Saved data entries:
++++++++

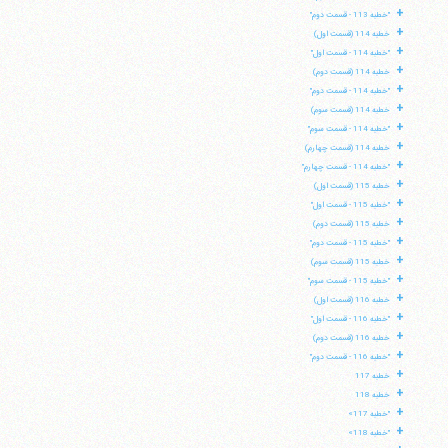
+
"خطبه 113 - قسمت دوم"
+
خطبه 114 (قسمت اول)
+
"خطبه 114 - قسمت اول"
+
خطبه 114 (قسمت دوم)
+
"خطبه 114 - قسمت دوم"
+
خطبه 114 (قسمت سوم)
+
"خطبه 114 - قسمت سوم"
+
خطبه 114 (قسمت چهارم)
+
"خطبه 114 - قسمت چهارم"
+
خطبه 115 (قسمت اول)
+
"خطبه 115 - قسمت اول"
+
خطبه 115 (قسمت دوم)
+
"خطبه 115 - قسمت دوم"
+
خطبه 115 (قسمت سوم)
+
"خطبه 115 - قسمت سوم"
+
خطبه 116 (قسمت اول)
+
"خطبه 116 - قسمت اول"
+
خطبه 116 (قسمت دوم)
+
"خطبه 116 - قسمت دوم"
+
خطبه 117
+
خطبه 118
+
"خطبه 117»
+
"خطبه 118»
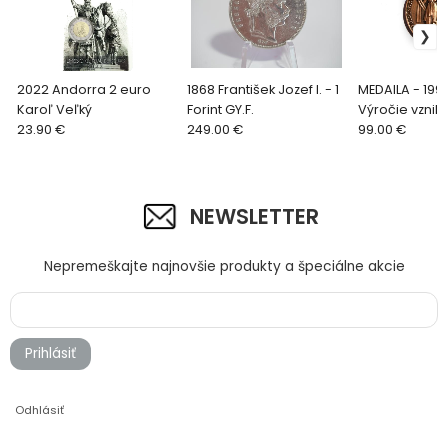
2022 Andorra 2 euro
1868 František Jozef I. - 1
MEDAILA - 199
Karoľ Veľký
Forint GY.F.
Výročie vznik
23.90 €
249.00 €
Slovenskej
99.00 €
numizmaticke
spoločnosti
NEWSLETTER
Nepremeškajte najnovšie produkty a špeciálne akcie
Prihlásiť
Odhlásiť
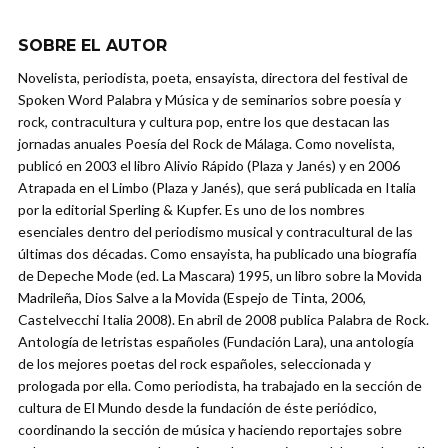
SOBRE EL AUTOR
Novelista, periodista, poeta, ensayista, directora del festival de
Spoken Word Palabra y Música y de seminarios sobre poesía y
rock, contracultura y cultura pop, entre los que destacan las
jornadas anuales Poesía del Rock de Málaga. Como novelista,
publicó en 2003 el libro Alivio Rápido (Plaza y Janés) y en 2006
Atrapada en el Limbo (Plaza y Janés), que será publicada en Italia
por la editorial Sperling & Kupfer. Es uno de los nombres
esenciales dentro del periodismo musical y contracultural de las
últimas dos décadas. Como ensayista, ha publicado una biografía
de Depeche Mode (ed. La Mascara) 1995, un libro sobre la Movida
Madrileña, Dios Salve a la Movida (Espejo de Tinta, 2006,
Castelvecchi Italia 2008). En abril de 2008 publica Palabra de Rock.
Antología de letristas españoles (Fundación Lara), una antología
de los mejores poetas del rock españoles, seleccionada y
prologada por ella. Como periodista, ha trabajado en la sección de
cultura de El Mundo desde la fundación de éste periódico,
coordinando la sección de música y haciendo reportajes sobre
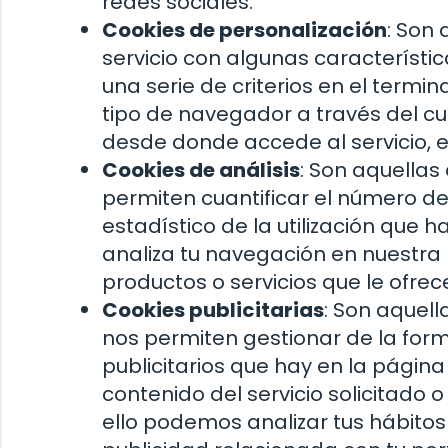
redes sociales.
Cookies de personalización
: Son
servicio con algunas característi
una serie de criterios en el termin
tipo de navegador a través del cua
desde donde accede al servicio, e
Cookies de análisis
: Son aquellas
permiten cuantificar el número de u
estadístico de la utilización que h
analiza tu navegación en nuestra 
productos o servicios que le ofre
Cookies publicitarias
: Son aquell
nos permiten gestionar de la form
publicitarios que hay en la págin
contenido del servicio solicitado 
ello podemos analizar tus hábito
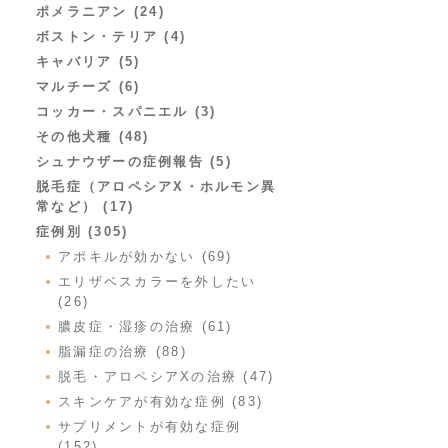
ポメラニアン (24)
ボストン・テリア (4)
キャバリア (5)
マルチーズ (6)
コッカー・スパニエル (3)
その他犬種 (48)
シュナウザーの症例報告 (5)
脱毛症（アロペシアX・ホルモン異
常など） (17)
症例別 (305)
アポキルが効かない (69)
エリザベスカラーを外したい
(26)
膿皮症・湿疹の治療 (61)
脂漏症の治療 (88)
脱毛・アロペシアXの治療 (47)
スキンケアが有効な症例 (83)
サプリメントが有効な症例
(152)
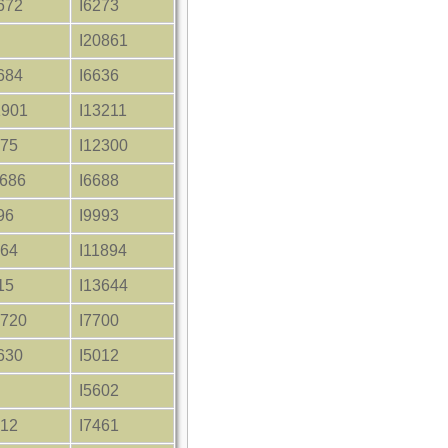
672
I6273
I20861
684
I6636
1901
I13211
875
I12300
1686
I6688
96
I9993
864
I11894
15
I13644
1720
I7700
630
I5012
I5602
712
I7461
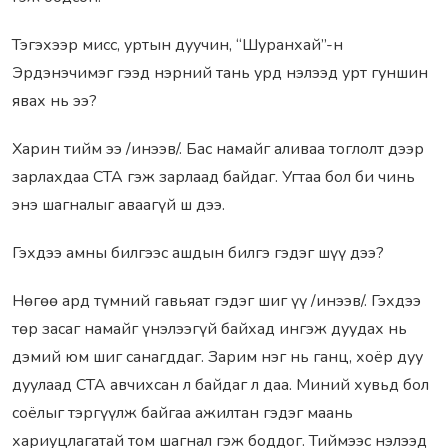
Тэгэхээр мисс, уртын дуучин, “Шуранхай”-н
Эрдэнэчимэг гээд нэрний тань урд нэлээд урт гуншин
явах нь ээ?
Харин тийм ээ /инээв/. Бас намайг аливаа тоглолт дээр
зарлахдаа СТА гэж зарлаад байдаг. Угтаа бол би чинь
энэ шагналыг аваагүй ш дээ.
Гэхдээ амны билгээс ашдын билгэ гэдэг шүү дээ?
Нөгөө ард түмний гавьяат гэдэг шиг үү /инээв/. Гэхдээ
төр засаг намайг үнэлээгүй байхад ингэж дуудах нь
дэмий юм шиг санагддаг. Зарим нэг нь ганц, хоёр дуу
дуулаад СТА авчихсан л байдаг л даа. Миний хувьд бол
соёлыг тэргүүлж байгаа ажилтан гэдэг маань
хариуцлагатай том шагнал гэж боддог. Тиймээс нэлээд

++++++++

Put the lines between the line holding "SOBRE EL AUTOR" and the line holding "coordinando la sección", inclusive, into a Markdown table with the columns Row and Line, numbering each row and leaving out blank lines.

| Row | Line |
|---|---|
| 1 | SOBRE EL AUTOR |
| 2 | Novelista, periodista, poeta, ensayista, directora del festival de |
| 3 | Spoken Word Palabra y Música y de seminarios sobre poesía y |
| 4 | rock, contracultura y cultura pop, entre los que destacan las |
| 5 | jornadas anuales Poesía del Rock de Málaga. Como novelista, |
| 6 | publicó en 2003 el libro Alivio Rápido (Plaza y Janés) y en 2006 |
| 7 | Atrapada en el Limbo (Plaza y Janés), que será publicada en Italia |
| 8 | por la editorial Sperling & Kupfer. Es uno de los nombres |
| 9 | esenciales dentro del periodismo musical y contracultural de las |
| 10 | últimas dos décadas. Como ensayista, ha publicado una biografía |
| 11 | de Depeche Mode (ed. La Mascara) 1995, un libro sobre la Movida |
| 12 | Madrileña, Dios Salve a la Movida (Espejo de Tinta, 2006, |
| 13 | Castelvecchi Italia 2008). En abril de 2008 publica Palabra de Rock. |
| 14 | Antología de letristas españoles (Fundación Lara), una antología |
| 15 | de los mejores poetas del rock españoles, seleccionada y |
| 16 | prologada por ella. Como periodista, ha trabajado en la sección de |
| 17 | cultura de El Mundo desde la fundación de éste periódico, |
| 18 | coordinando la sección de música y haciendo reportajes sobre |